The money generated from such crimes sustains criminal gangs and said it's high time to act.
"The rise of environmental crime across the world is deeply troubling. The vast sums of money generated from these despicable crimes are fuelling insecurity and keeping highly sophisticated international criminal gangs in business. It is essential the world acts now to combat this growing menace before it is too late," the Interpol update quoted UNEP Executive Director Achim Steiner as saying.
The trade knows no borders and actually thrives on criminal gangs teaming up with each other.
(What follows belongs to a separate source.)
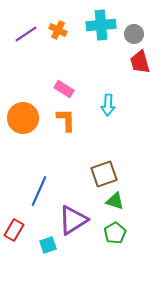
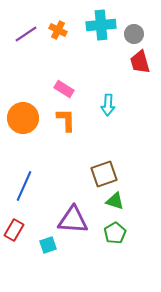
blue line: moved 15 px left, 5 px up
purple triangle: rotated 36 degrees clockwise
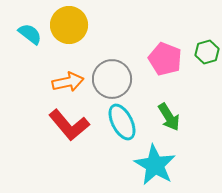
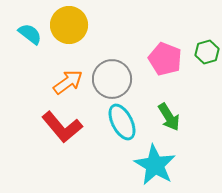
orange arrow: rotated 24 degrees counterclockwise
red L-shape: moved 7 px left, 2 px down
"Environmental crime is growing at an alarming pace. The complexity of this type of criminality requires a multi-sector response underpinned by collaboration across borders," Interpol Secretary General Jürgen Stock said.
Elephant poaching
More than 25 percent of the world's elephant population has been killed in the past 10 years. Some of the world's most vulnerable wildlife, including rhinos and elephants, are being killed at an alarming rate. In the last 10 years, poachers have killed an average of 3,000 elephants per year in Tanzania, the UDEP-Interpol report said.
In India, the tiger population faced more threat this year, with more tigers killed till April than those killed in the whole of 2015, AFP reported. Citing data by Wildlife Protection Society of India, the agency said 28 tigers were killed till April 26 this year, as against 25 in 2015.
Tiger poaching is attributed to demand in neighbouring China where tiger meat and bones fetch high prices for their presumed medicinal value, the agency said.